Nearly everyone is singing it; even ancient, toothless Mrs. McLaren mouths a word or two. Bea almost missed the singing—the bus was late, and when she looked in her purse for her entitlement card, it wasn’t there, but the driver knows her and let her ride for free, and now she’s here to celebrate her baby brother turning eighty-eight. She makes her way to Callum’s table, hangs her purse over the chair, sets her cane beside it, her hat on her lap. Sings.

“Happy birthday, Callum,” she says when the singing is through, and he turns, eyes milky, and smiles, then folds over his own big belly, going for the cake.

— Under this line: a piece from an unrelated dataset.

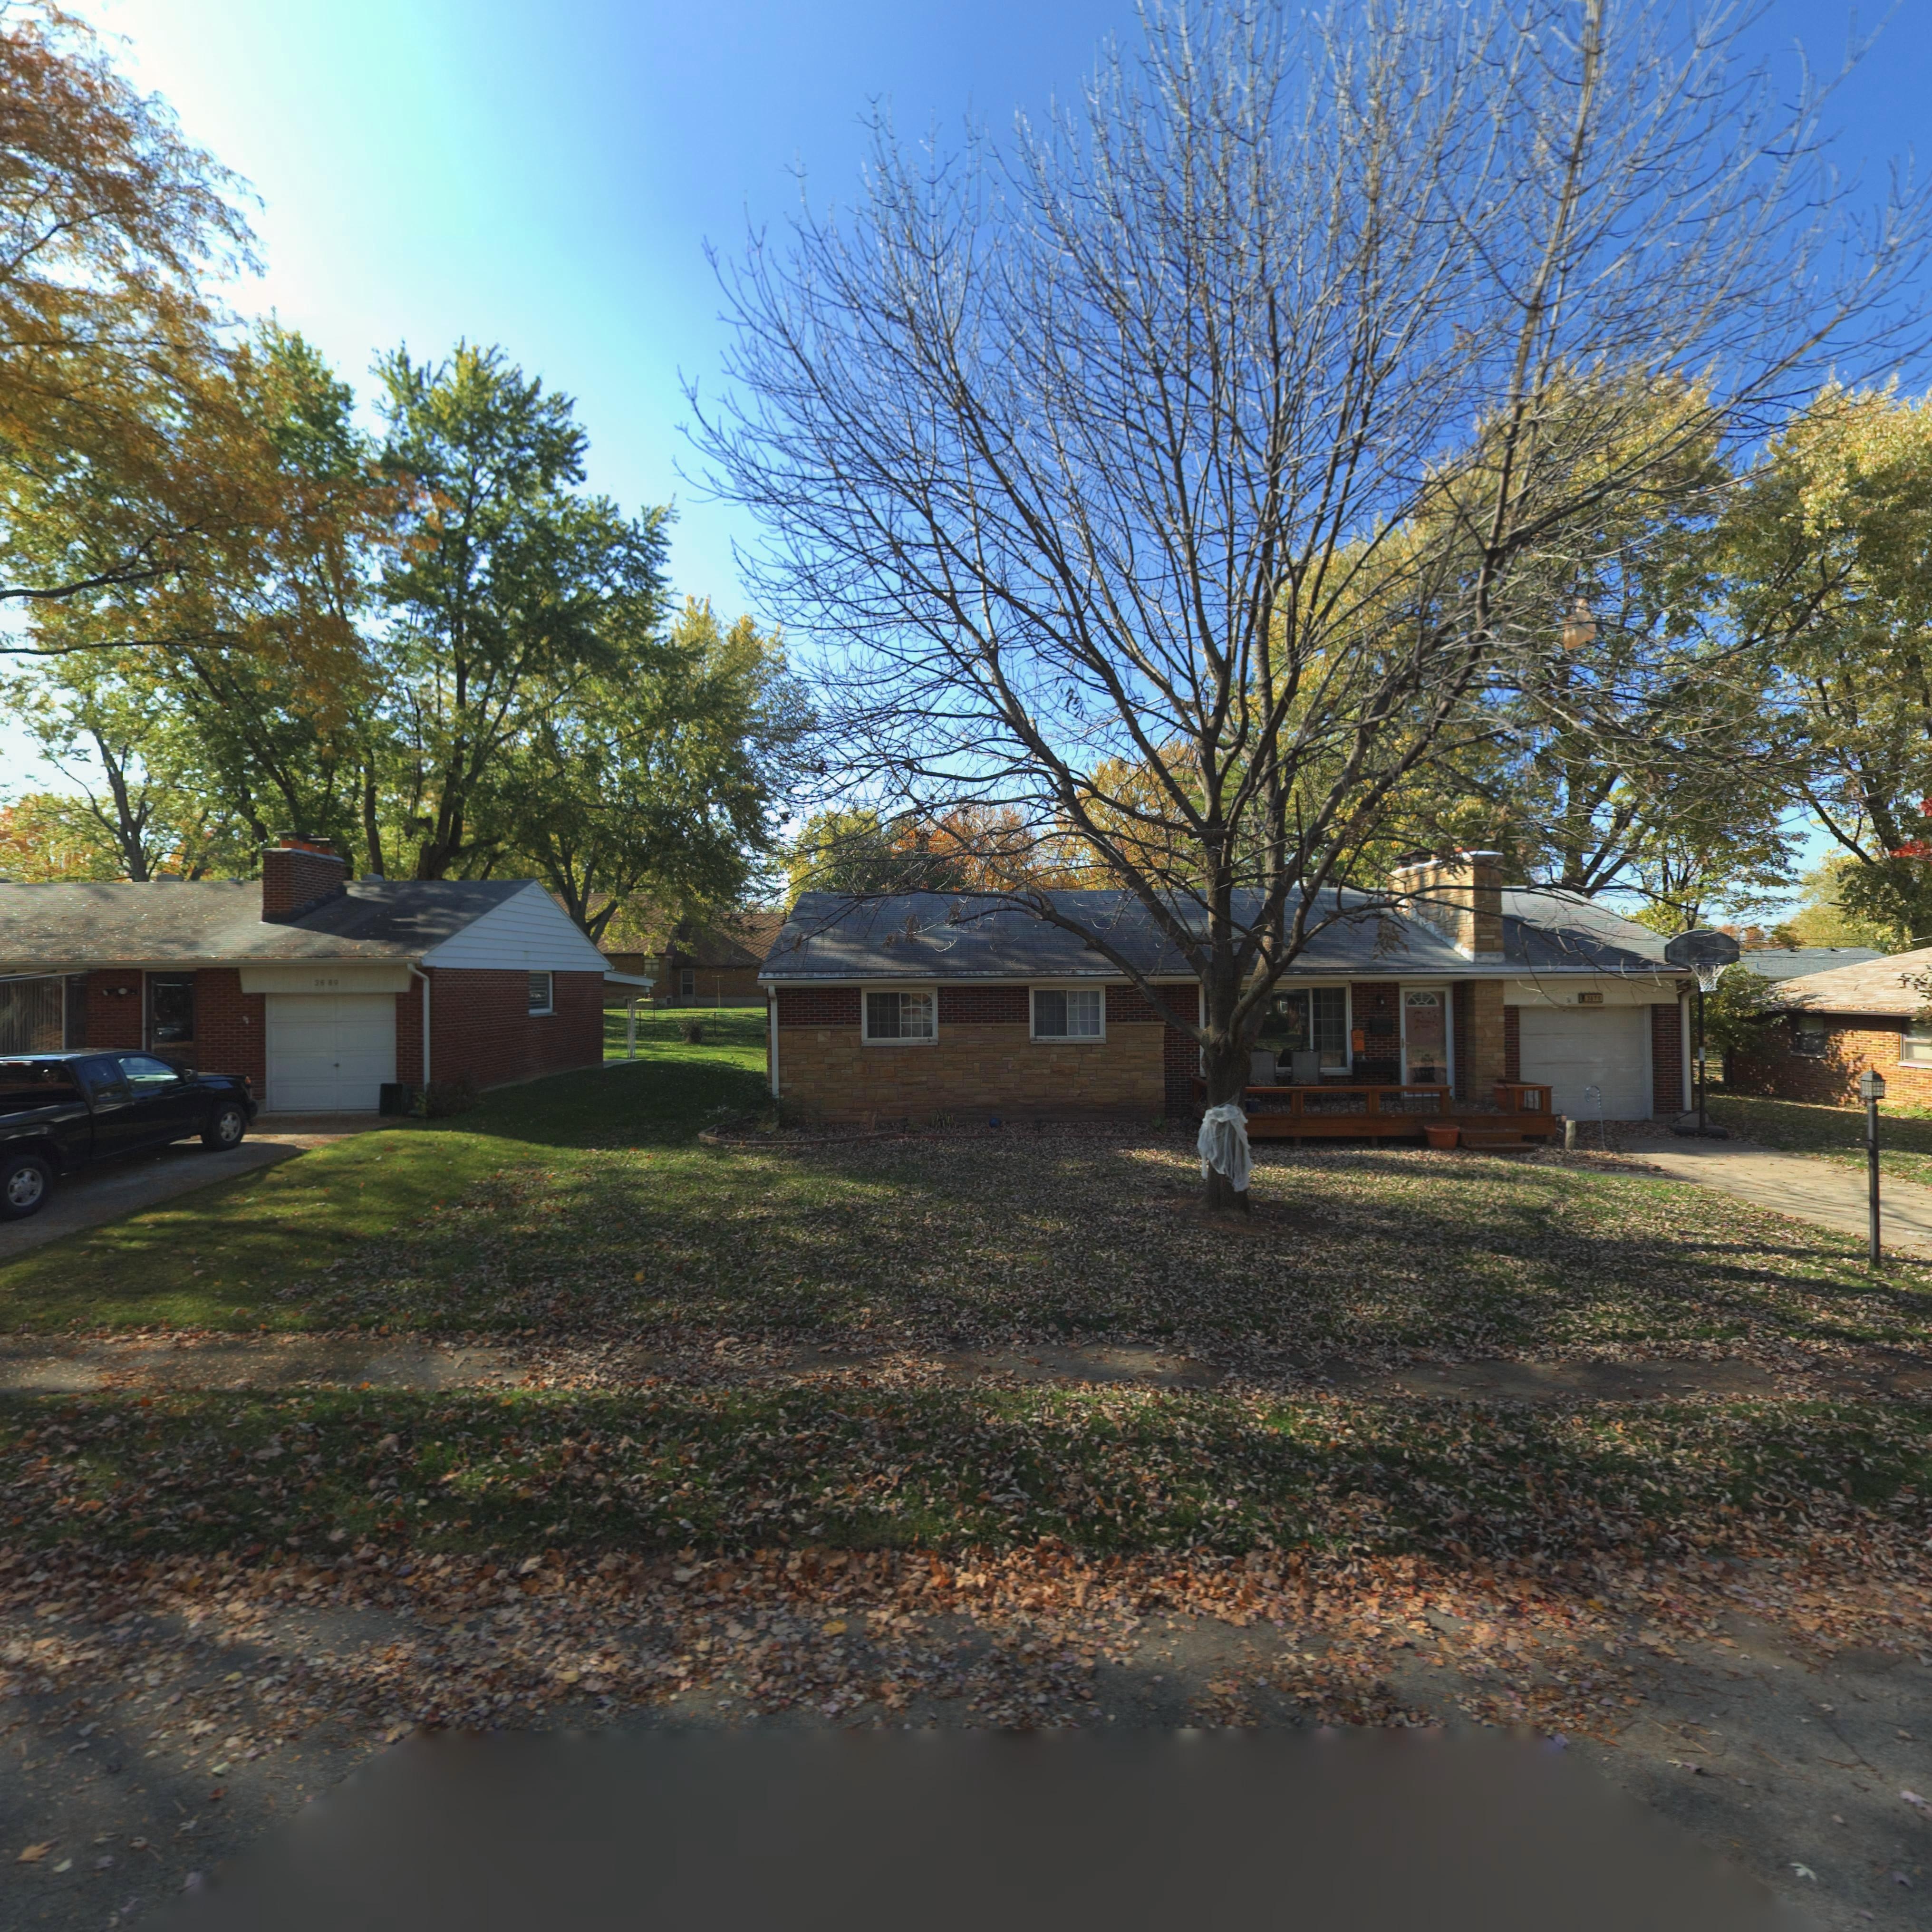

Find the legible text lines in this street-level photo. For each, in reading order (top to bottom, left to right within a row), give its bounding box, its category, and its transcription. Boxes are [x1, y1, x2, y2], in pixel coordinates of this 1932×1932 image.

[314, 978, 339, 987] StreetNumber: 38 89
[1586, 995, 1602, 1002] StreetNumber: 3875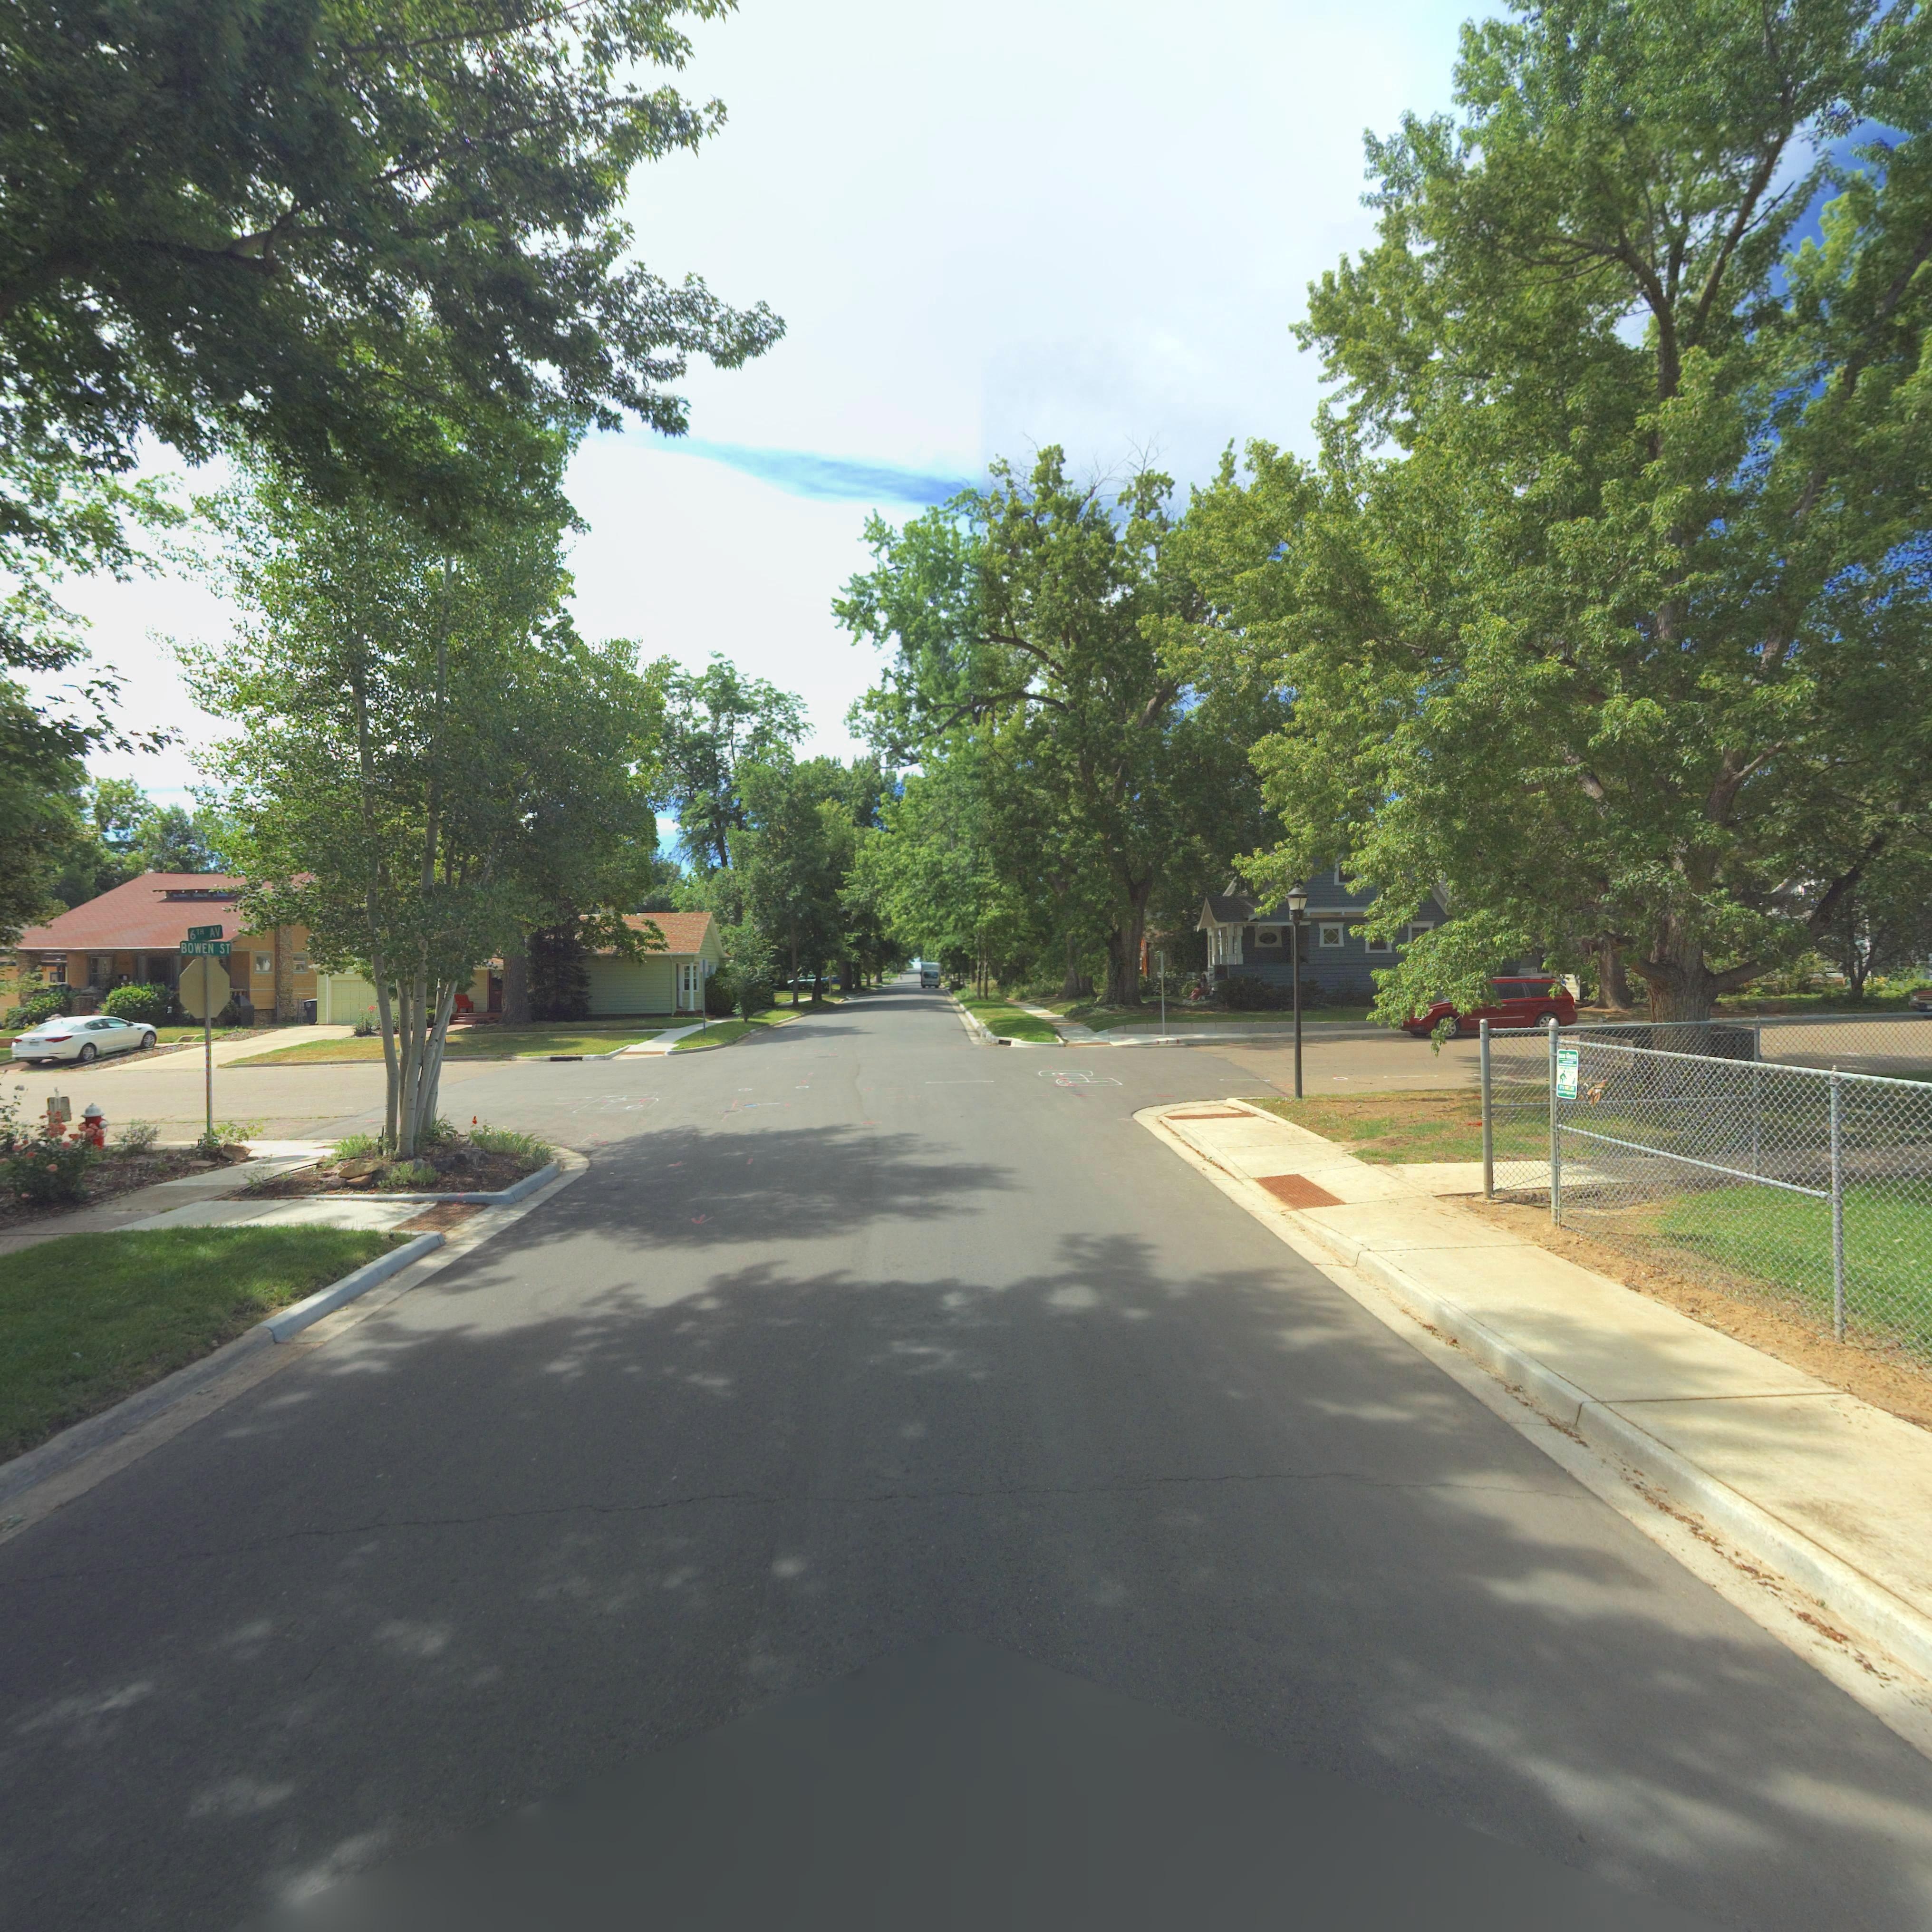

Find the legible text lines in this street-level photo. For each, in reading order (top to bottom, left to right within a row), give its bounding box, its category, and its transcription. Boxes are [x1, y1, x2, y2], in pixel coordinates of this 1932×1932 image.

“No, dearie,” she says, reaching with mind but not her hands. There is, lately, a delay between her thoughts and limbs, along with the tremor in her right hand. Mostly she can keep it still, but when she’s tired, it shivers in a way that has, more than once, caused hot tea to spill onto her lap. The server gives Callum his cake. “Fork,” Bea reminds her brother, and he picks it up. They’ve laid fresh linens on all the tables and set out a vase of yellow roses on his. They’ve made a sheet cake, precut into slices, with Callum’s name in blue above an “88.” They’ve tied a blue balloon to his chair. You get what you pay for, and Bea believes that even for the ones whose minds are gone, the details make a difference. At the ex-servicemen’s care home where he was before, it was all men and flags, grimy lino tables, amputees (which he is too, but she doesn’t think of him that way). Here, it’s mostly ladies, which makes for a better atmosphere. They show old film reels and have a memory board of photographs in each resident’s bedroom, and volunteers bring dogs and cats to visit. Callum enjoys it, especially the animals and desserts. He remembers Bea’s name, still. Some days he seems entirely normal, if a bit more childlike than before, though he does address his wife Kate (dead eight years) a good deal and confuses Bea for her in ways that would make her blush if she were not among people, both staff and residents, who blush at little and admire her for her independence, and how she went to America and returned a woman of means and started her own craft shop, which for a time did rather well.

You’re our model, Miss Grubb, the nurses have told her, exclaiming over her age and good health; she will turn ninety-four in a few weeks. What do you eat? What’s your secret? I’m in God’s hands, she says, for she has found religion in her dotage, returned to her old church, St. Margaret’s, first for the people, a place to go, especially after Agnes died, but then for something else—a blossoming, steadying faith. She prays to God but talks to Jesus and finds in both good company. Until a few years ago, she helped in the Children’s Crèche, and she still participates in Flower Club, which has yet to run out of the ribbon, Styrofoam and wreath forms that she donated when she sold the shop. The church sends a van round for her on Sundays, and the church ladies have her on their rota twice a week. She is—for all this and because she can afford to be—generous with her Freewill offerings and a member of Friends of the Church.